§ **REQUIREMENT A**: In the listing, rewrite everything from the start down to the line containing "r4 d''8\f( g''8 r8 aes''16 g''16) |", replacing "Andantino" with "Allegretto" and keeping everything else the same. Leave the pictures out of your answer.

I agree that we could have a bug in the ilo firmware (I have tested a couple but all could have the same thing). If an user a MIB Browser and load the MIBs like CPQSM2.mib downloaded from HP.com. I see what you saw too that 1.3.6.1.4.1.232.9.2.2.9 is for ControllerSelfTestError and 1.3.6.1.4.1.232.9.2.2.14 is for BadLoginAttemptsThresh

The interesting thing is that if I have the ilo send the trap to SIM (which uses the same CPQSM2.mib I loaded in the MIB browser), SIM will return the correct message about login failures and not about selft test errors.  This makes me believe that SIM only cares about the Enterprise ID and the Specific Trap in order to decode the message.


Whit this informtion I have to deduce the rest of the list.

11003 ALERT_TEST
9002 ALERT_SERVER_POWER
9001 ALERT_SERVER_RESET
9003 ALERT_ILLEGAL_LOGIN
9011 ALERT_LOGS_FULL
9012 ALERT_SECURITY_DISABLED
9005 ALERT_SELFTEST_FAILURE
9013 ALERT_SECURITY_ENABLED
11018 ALERT_THRESHOLD_BREACH

 I know all of them willl have at least the SysName and TrapFlags, but some have more variables like ALERT_THRESHOLD_BREACH that has 5 variables, and if the IOD on that other doesn't match the MIB list, I am afraid this variables could not match either:

&snmptrap_cpqPwrWarnType,

&snmptrap_cpqPwrWarnThreshold, 
&snmptrap_cpqPwrWarnDuration,

&snmptrap_cpqSerialNum, 
&snmptrap_cpqServerUUID, 


The thing is that I need all the correct OIDs in order to monitor them

Matti_Kurkela
Honored Contributor

Re: ILO2 MIBs and SNMP Alert's IODs

So the login threshold variable in the 9003 trap seems to have the correct data, just mislabelled with the wrong OID?

 

Then it would seem that the MIB has correct information after all: it tells you which variables to expect in each trap type, and maybe even the expected order of the variables in the trap message.

 

You can confirm this by doing a SNMP GET operation for the appropriate OIDs of the iLO:

  • OID 1.3.6.1.4.1.232.9.2.2.9 (cpqSm2CntrlSelfTestError) should have a value of 0
  • OID 1.3.6.1.4.1.232.9.2.2.14 (cpqSm2CntrlBadLoginAttemptsThresh) should have a value of 3

If that's true, the problem is a mislabeling of the variable in the trap 9003 message by the code responsible of sending that particular trap, and the trap variable list in the MIB file should have priority in interpreting the meanings of the trap variables.

§ **REQUIREMENT B**: Does the forum thread agree with each statement below? (i) OID 1.3.6.1.4.1.232.9.2.2.14 is for BadLoginAttemptsThresh. (ii) ALERT_THRESHOLD_BREACH has three variables. (iii) cpqSm2CntrlBadLoginAttemptsThresh should have a value of 0.

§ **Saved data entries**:
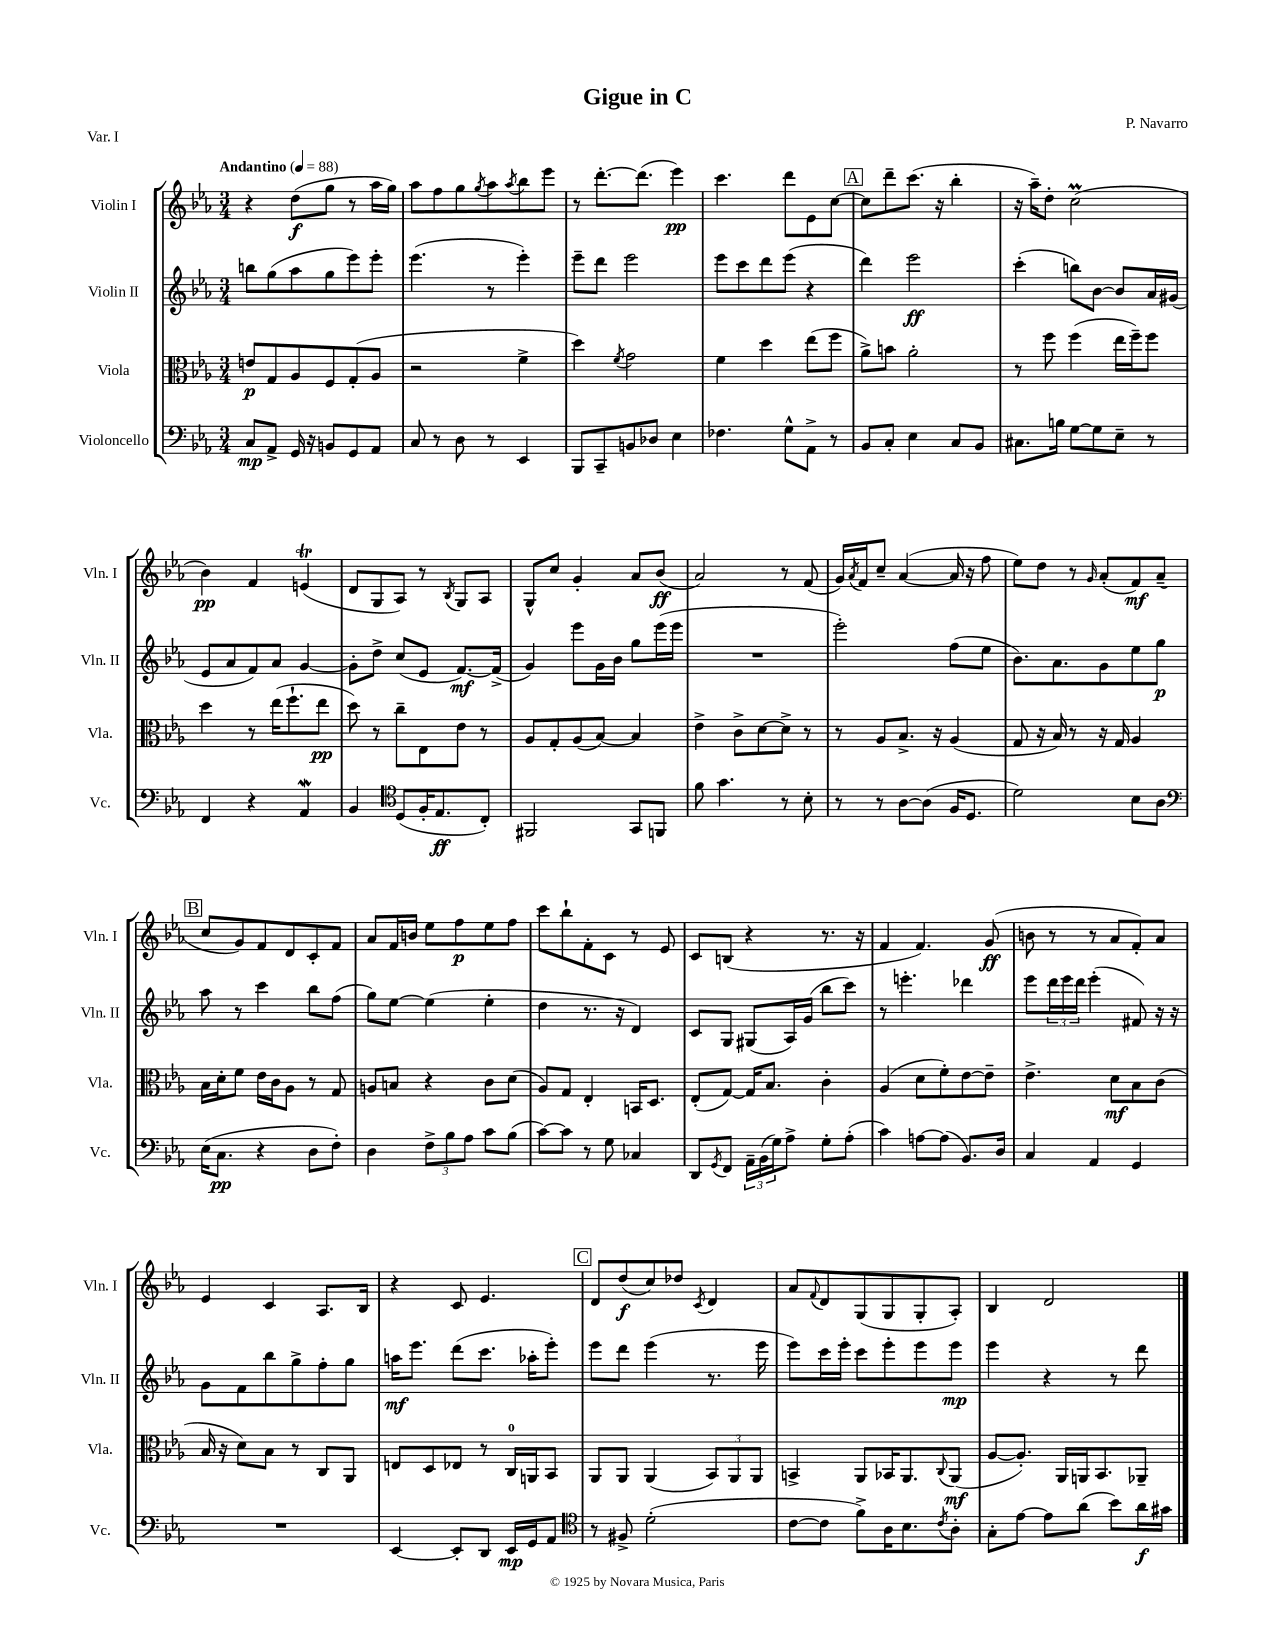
\header { title = "Gigue in C" composer = "P. Navarro" piece = "Var. I" }
<<
\new StaffGroup <<
\new Staff = "s0" \with { instrumentName = "Violin I" shortInstrumentName = "Vln. I" } {
    \clef treble \key ees \major \numericTimeSignature \time 3/4 \tempo "Andantino" 4 = 88
    r4 d''8\f( g''8 r8 aes''16 g''16) |
    aes''8 f''8 g''8 \acciaccatura { g''8 } aes''8 \acciaccatura { aes''8 } bes''8 ees'''8 |
    r8 d'''8.~-. d'''8.( ees'''4\pp) |
    c'''4. d'''8 ees'8 c''8~ |
    \mark \markup { \box "A" } c''8 d'''8-- c'''8.( r16 bes''4-. |
    r16 aes''16--) d''8-. c''2\prall( |
    bes'4\pp) f'4 e'4\trill( |
    d'8 g8 aes8) r8 \acciaccatura { bes8 } g8 aes8 |
    g8-^ c''8 g'4-. aes'8 bes'8\ff( |
    aes'2) r8 f'8( |
    g'16) \acciaccatura { aes'8 } f'16 c''8-- aes'4~( aes'16 r16 f''8 |
    ees''8) d''8 r8 \grace { g'16 } aes'8-.( f'8\mf) aes'8--( |
    \mark \markup { \box "B" } c''8 g'8) f'8 d'8 c'8-. f'8 |
    aes'8 f'16 b'16 ees''8 f''8\p ees''8 f''8 |
    c'''8 bes''8-! f'8-. c'8 r8 ees'8 |
    c'8 b8( r4 r8. r16 |
    f'4 f'4.) g'8\ff( |
    b'8 r8 r8 aes'8 f'8-.) aes'8 |
    ees'4 c'4 aes8. bes16 |
    r4 c'8 ees'4. |
    \mark \markup { \box "C" } d'8 d''8\f( c''8) des''8 \acciaccatura { c'8 } d'4 |
    aes'8 \appoggiatura { f'8 } d'8 g8( g8 g8-. aes8-.) |
    bes4 d'2 \bar "|." |
}
\new Staff = "s1" \with { instrumentName = "Violin II" shortInstrumentName = "Vln. II" } {
    \clef treble \key ees \major \numericTimeSignature \time 3/4
    b''8 g''8( aes''8 g''8 ees'''8) ees'''8-. |
    ees'''4.( r8 ees'''4-.) |
    ees'''8-- d'''8 ees'''2 |
    ees'''8 c'''8 d'''8 ees'''8( r4 |
    \mark \markup { \box "A" } d'''4) ees'''2\ff |
    c'''4-.( b''8) bes'8~ bes'8 aes'16 gis'16( |
    ees'8 aes'8 f'8) aes'8 g'4~ |
    g'8-. d''8-> c''8( ees'8 f'8.~\mf) f'16->( |
    g'4) ees'''8 g'16 bes'16 g''8 ees'''16( ees'''16 |
    R2. |
    ees'''2-.) f''8( ees''8 |
    bes'8.) aes'8. g'8 ees''8 g''8\p |
    \mark \markup { \box "B" } aes''8 r8 c'''4 bes''8 f''8( |
    g''8) ees''8~ ees''4( ees''4-. |
    d''4 r8. r16 d'4) |
    c'8 g8 gis8( aes16) g'16( bes''8 c'''8) |
    r8 e'''4.-. des'''4 |
    ees'''8 \tuplet 3/2 { d'''16 ees'''16 d'''16 } ees'''4-.( fis'8) r16 r16 |
    g'8 f'8 bes''8 g''8-> f''8-. g''8 |
    a''16\mf ees'''8. d'''8( c'''8. aes''16-. ees'''8-.) |
    \mark \markup { \box "C" } ees'''8 d'''8 ees'''4( r8. ees'''16 |
    ees'''8) c'''16 ees'''16-. c'''8 ees'''8-. ees'''8 ees'''8\mp |
    ees'''4 r4 r8 d'''8 \bar "|." |
}
\new Staff = "s2" \with { instrumentName = "Viola" shortInstrumentName = "Vla." } {
    \clef alto \key ees \major \numericTimeSignature \time 3/4
    e'8\p g8 aes8 f8 g8-.( aes8 |
    r2 f'4-> |
    d''4) \acciaccatura { f'8 } g'2 |
    f'4 d''4 ees''8( f''8 |
    \mark \markup { \box "A" } aes'8->) b'8 aes'2-. |
    r8 f''8 f''4( ees''16 f''16--) f''8 |
    d''4 r8 ees''16( f''8.-! ees''8\pp |
    d''8) r8 c''8-- ees8 ees'8 r8 |
    aes8 g8-. aes8( bes8~) bes4 |
    ees'4-> c'8-> d'8~ d'8-> r8 |
    r8 aes8 bes8.-> r16 aes4( |
    g8 r16 bes16) r8 r16 g16 aes4 |
    \mark \markup { \box "B" } bes16 d'16-. f'8 ees'16 c'16 aes8 r8 g8 |
    a8 b8 r4 c'8 d'8( |
    aes8) g8 ees4-. b,16 d8. |
    ees8-.( g8~) g16 bes8. c'4-. |
    aes4( d'8 f'8-.) ees'8~ ees'8-- |
    ees'4.-> d'8\mf bes8 c'8( |
    bes16 r16 d'8) bes8 r8 c8 aes,8 |
    e8 d8 ees8 r8 c16-0 a,16 bes,8 |
    \mark \markup { \box "C" } aes,8 aes,8 aes,4( \tuplet 3/2 { bes,8) aes,8 aes,8 } |
    b,4-> aes,8 bes,16 aes,8. \appoggiatura { c8 } aes,8\mf( |
    aes8~ aes8.-.) aes,16 a,16 bes,8. aes,8-- \bar "|." |
}
\new Staff = "s3" \with { instrumentName = "Violoncello" shortInstrumentName = "Vc." } {
    \clef bass \key ees \major \numericTimeSignature \time 3/4
    c8\mp aes,8-> g,16 r16 b,8 g,8 aes,8 |
    c8 r8 d8 r8 ees,4 |
    bes,,8 c,8-- b,8 des8 ees4 |
    fes4. g8-^ aes,8-> r8 |
    \mark \markup { \box "A" } bes,8 c8-. ees4 c8 bes,8 |
    cis8. b16 g8~ g8 ees8-- r8 |
    f,4 r4 aes,4\mordent |
    bes,4 \clef tenor d8( f16-. ees8.\ff c8-.) |
    fis,2 g,8 f,8 |
    f'8 g'4. r8 bes8-. |
    r8 r8 aes8~ aes8( f16 d8. |
    d'2) bes8 aes8 |
    \mark \markup { \box "B" } \clef bass ees16( c8.\pp r4 d8 f8-.) |
    d4 \tuplet 3/2 { f8-> bes8 aes8 } c'8 bes8( |
    c'8~) c'8 r8 g8 ces4 |
    d,8 \acciaccatura { g,8 } f,8 \tuplet 3/2 { aes,16-- bes,16( g16) } aes8-> g8-. aes8-.( |
    c'4) a8~ a8( bes,8.) d16 |
    c4 aes,4 g,4 |
    R2. |
    ees,4~ ees,8-. d,8 ees,16\mp g,16 aes,8 |
    \mark \markup { \box "C" } \clef tenor r8 fis8-> d'2-.( |
    c'8~ c'8 f'8->) aes16 bes8. \acciaccatura { c'8 } aes8-. |
    g8-. ees'8~ ees'8 aes'8( bes'8) aes'16\f gis'16 \bar "|." |
}
>>
>>
\layout { \context { \Score \remove "Bar_number_engraver" } }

§ **CORRECT OUTPUT A**:
\header { title = "Gigue in C" composer = "P. Navarro" piece = "Var. I" }
<<
\new StaffGroup <<
\new Staff = "s0" \with { instrumentName = "Violin I" shortInstrumentName = "Vln. I" } {
    \clef treble \key ees \major \numericTimeSignature \time 3/4 \tempo "Allegretto" 4 = 88
    r4 d''8\f( g''8 r8 aes''16 g''16) |

§ **CORRECT OUTPUT B**:
(i) Yes: "1.3.6.1.4.1.232.9.2.2.14 is for BadLoginAttemptsThresh"
(ii) No: "ALERT_THRESHOLD_BREACH that has 5 variables"
(iii) No: "OID 1.3.6.1.4.1.232.9.2.2.14 (cpqSm2CntrlBadLoginAttemptsThresh) should have a value of 3"